Nell’operazione del numero 33 c’è comunque qualche incognita. La prima è una grana davanti alla quale potrebbe trovarsi Scripps: dover sborsare 1 milione di euro a favore della famiglia Sciscione (proprietaria tra l’altro di Gold tv) che aveva avuto la gestione del 33 a novembre dello scorso anno per 40 mila euro al mese più i costi della banda trasmissiva. In sostanza gli Sciscione, una volta spenta Agon, avevano firmato con Alphabet un contratto triennale, ma Becchetti (che non era d’accordo con la decisione dell’amministratore di Alphabet, poi rimosso) aveva deciso di recedere dopo appena un mese, in anticipo rispetto ai tempi minimi previsti per il recesso. Gli Sciscione hanno così intentato una causa, ancora in corso, per avere il milione di penale stabilito nel contratto.

C’è poi da considerare il grande lavoro che dovrà essere fatto per far riacquistare l’abitudine dei telespettatori a visitare questa numerazione del telecomando. Perché è vero che il 33 è facile da ricordare ed è in una posizione più bassa rispetto al 49, ma è anche vero che i contenuti ospitati nel tempo non sono mai stati in grado di attrarre il grande pubblico e che da almeno un anno a questa parte è stato svuotato da qualsiasi palinsesto degno di questo nome.

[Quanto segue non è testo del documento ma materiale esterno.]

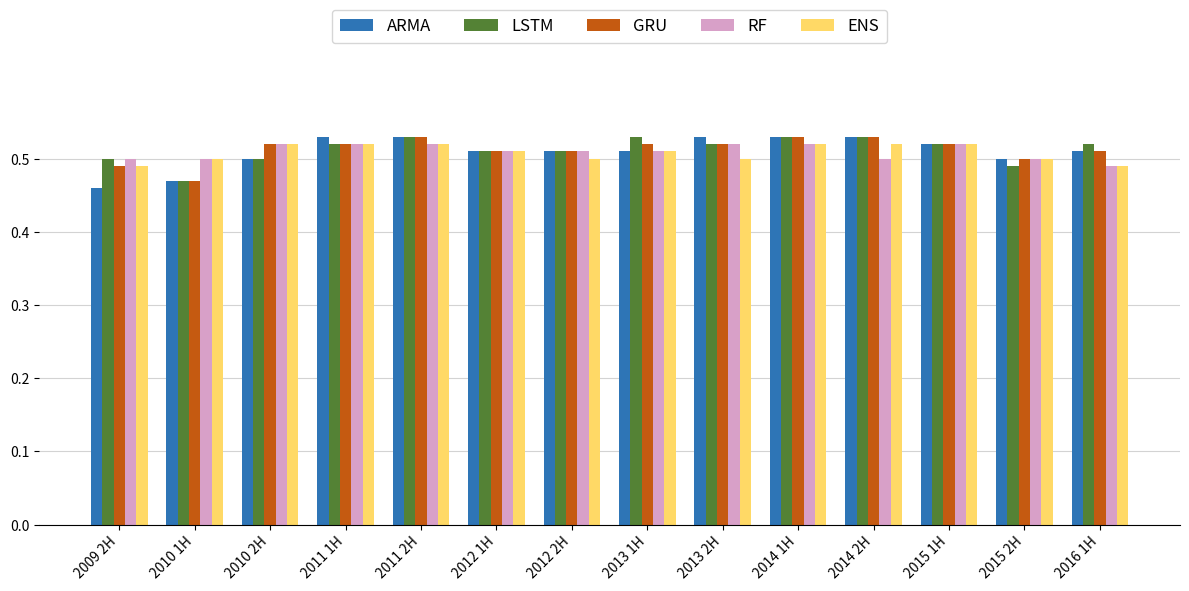

Count the ARMA values in the range 0 to 1.

14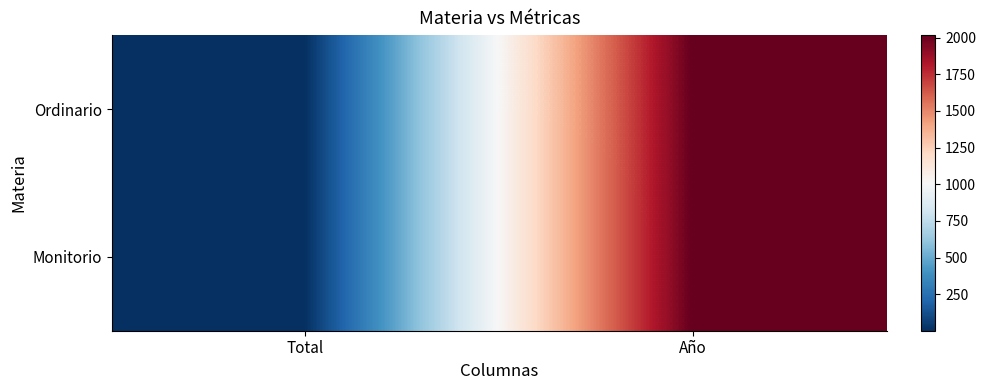

Which label corresponds to the smallest value in the chart?

Total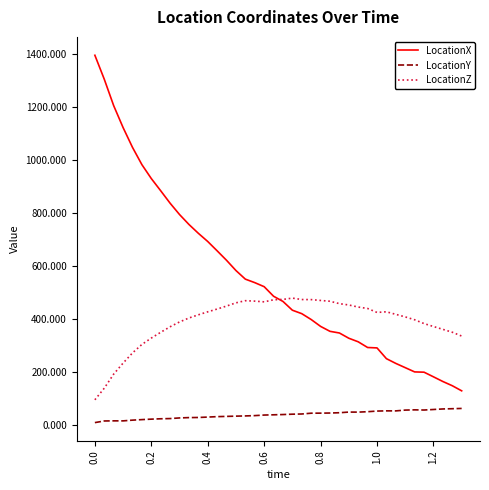

What is the maximum value for LocationZ?

478.7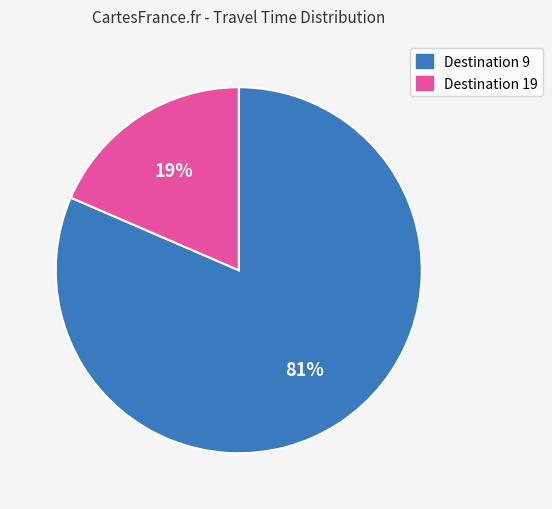

How many segments does this pie chart have?

2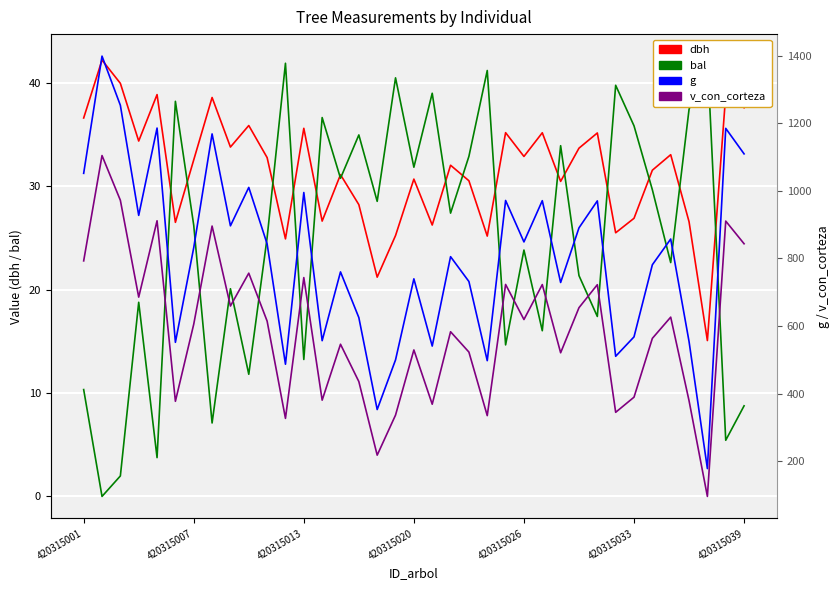

Which series has the largest range (max minus min)?

g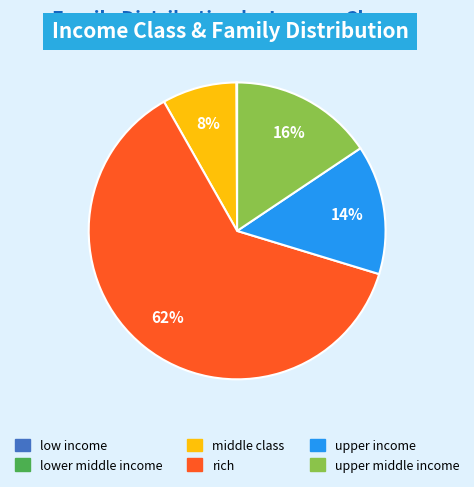

To the nearest percent, what is the difference between the largest and smallest slice percentages?

62%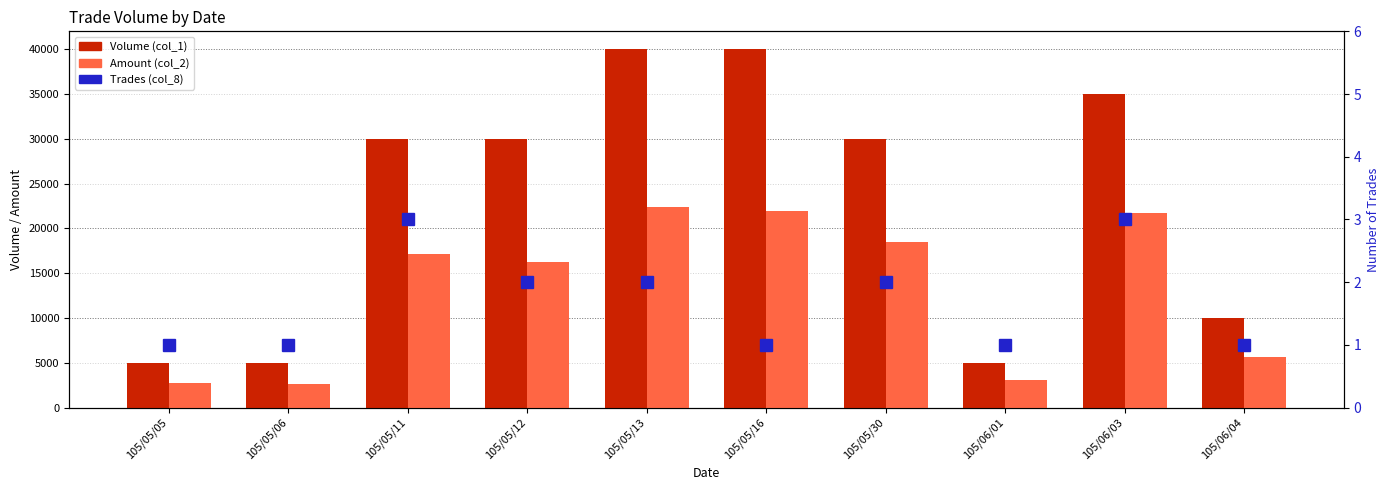

Reading right to left, what are all the values shown in this chart?

Volume (col_1): 105/06/04=10000	105/06/03=35000	105/06/01=5000	105/05/30=30000	105/05/16=40000	105/05/13=40000	105/05/12=30000	105/05/11=30000	105/05/06=5000	105/05/05=5000
Amount (col_2): 105/06/04=5600	105/06/03=21700	105/06/01=3100	105/05/30=18500	105/05/16=22000	105/05/13=22400	105/05/12=16200	105/05/11=17100	105/05/06=2650	105/05/05=2700
Trades (col_8): 105/06/04=1	105/06/03=3	105/06/01=1	105/05/30=2	105/05/16=1	105/05/13=2	105/05/12=2	105/05/11=3	105/05/06=1	105/05/05=1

In verità è stata tutta la storia del 33 a essere un po’ sfortunata. Prima dell’arrivo di Becchetti, il numero 33 (canale Abc), attraverso il consorzio Alphabet era controllato dalla società Interattiva andata in fallimento e con i dirigenti arrestati. Poi è stata la volta dell’imprenditore romano che aveva acquisito la maggioranza di Alphabet attraverso il concordato fallimentare di Interattiva, ma a sua volta da giugno dello scorso anno ha dovuto affrontare i noti problemi con la giustizia albanese per Agon Channel: mandato di arresto per evasione fiscale, falso in documentazione, appropriazione indebita, poi il blocco di conti correnti e beni e quindi di qualsiasi attività trasmissiva. Solo l’epilogo, comunque, di una storia piena di defezioni di personaggi famosi assoldati per una talevisione che avrebbe dovuto scardinare il modello tradizionale di fare tv, con bassi costi di produzione in Albania e trasmissione in Italia.